Saya sangat setuju dengan sutradara untuk tidak memunculkan cerita romansa dalam
film ini. Hanya cerita cinta dari sosok panglima besar kepada negara dan tanah air tidak akan
membuat fokus penonton terpecah antara kisah sejarah atau kisah romansa. Sedangkan
dimunculkannya tokoh Karsani, si pejuang rakyat yang akhirnya tertembak oleh tentara
Belanda, walaupun dalam film terlihat mendrama namun berhasil mempertegas peran rakyat
kecil yang juga sangat berpengaruh atas keberhasilan perang gerilya. Selain Karsani, juga
diperlihatkan para rakyat dengan ringan tangan membantu perjuangan Jenderal Seodirman
bahkan nyawa sekalipun menjadi taruhannya.

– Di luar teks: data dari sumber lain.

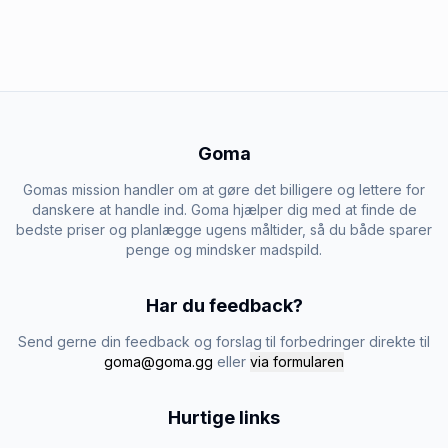
Goma
Gomas mission handler om at gøre det billigere og lettere for
danskere at handle ind. Goma hjælper dig med at finde de
bedste priser og planlægge ugens måltider, så du både sparer
penge og mindsker madspild.
Har du feedback?
Send gerne din feedback og forslag til forbedringer direkte til
goma@goma.gg
eller
via formularen
Hurtige links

Sedangkan secara sinematografi, seperti biasa
saya belum pernah dipuaskan oleh perfilman Indonesia. Adegan serangan udara oleh pesawat
Belanda terhadap sasaran di darat cukup menggelikan, terlihat sangat kacau dan tidak
sinkron. Namun, untuk penggambaran desa, gunung, hutan, sudah lumayan untuk
memunculkan suasana dengan latar waktu tempo dulu.

Pada akhirnya film Jenderal Seodirman telah berhasil menggambarkan sosok


perjuangan Pak Dirman bersama pasukan dan dibantu rakyat melalui perang gerilnya untuk
mempertahankan Republik Indonesia. Sangat layak ditonton oleh para kalangan remaja agar
menumbuhkan semangat juang dan nasionalisme pada diri mereka seperti yang digambarkan
oleh Bapak Soedirman dan rekan-rekan. Sekian. Terimakasih.